In anticipation of the G7 meeting of finance ministers, U.S. and European officials have reportedly met behind the scenes to negotiate a compromise on approaches to aid. Originally, the White House had suggested that 40 percent of the aid disbursed by the International Development Association, an arm of the World Bank, be in the form of grants. The proposal would allow policymakers to measure the effectiveness of the grants without overhauling lending policies overnight. But since the overall foreign aid-dollar figures would naturally be lower for grants than for loans, Europeans have been highly skeptical.

Still, European officials appear to accept that grants can be used for some aid programs, such as assistance in combating HIV-AIDS in which case the world's poorest countries will get about 18 to 20 percent of their aid money in the form of grants, according to the Financial Times. The White House, meanwhile, is poised to accept this compromise. "It looks like we're on the verge of an agreement," said John Taylor, treasury international undersecretary.

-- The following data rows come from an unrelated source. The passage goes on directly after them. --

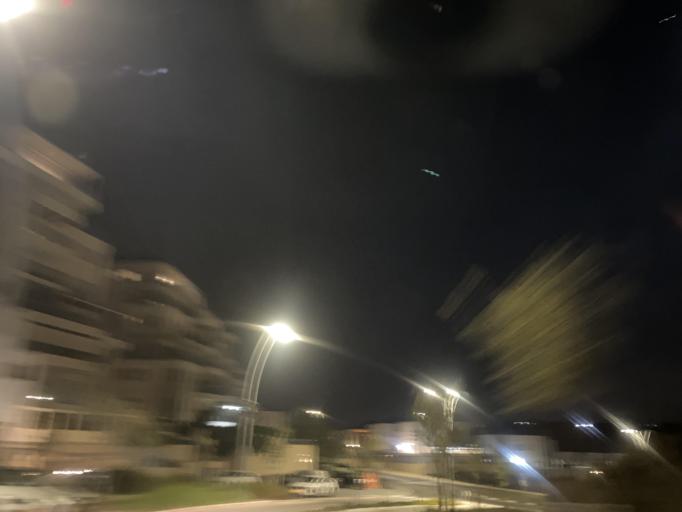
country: IL
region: Haifa
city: Daliyat el Karmil
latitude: 32.6358
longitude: 35.0773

The British government has taken a lead in opposing the increased use of grants in multilateral funding. British policymakers seem to have forgotten how onerous debt burdens have been for the developing world. Poor countries often spend more on servicing foreign debt than they do on health care or education, even when they have had debt forgiven in the past. The congressionally chartered Meltzer Commission, which made recommendations for foreign lending in March 2000, articulated the virtues of grant-giving succinctly: "Without loans, there is no debt and no future debt problem." The commission said these grants should be audited to ensure proper use.

The United States and Europe certainly have a stake in the development of poor countries. For this very reason, the G7 industrialized nations should craft effective aid policy that won't mire Third World countries in escalating debt. The White House has pioneered a bold policy of foreign aid reform, and Europe would be wise to follow.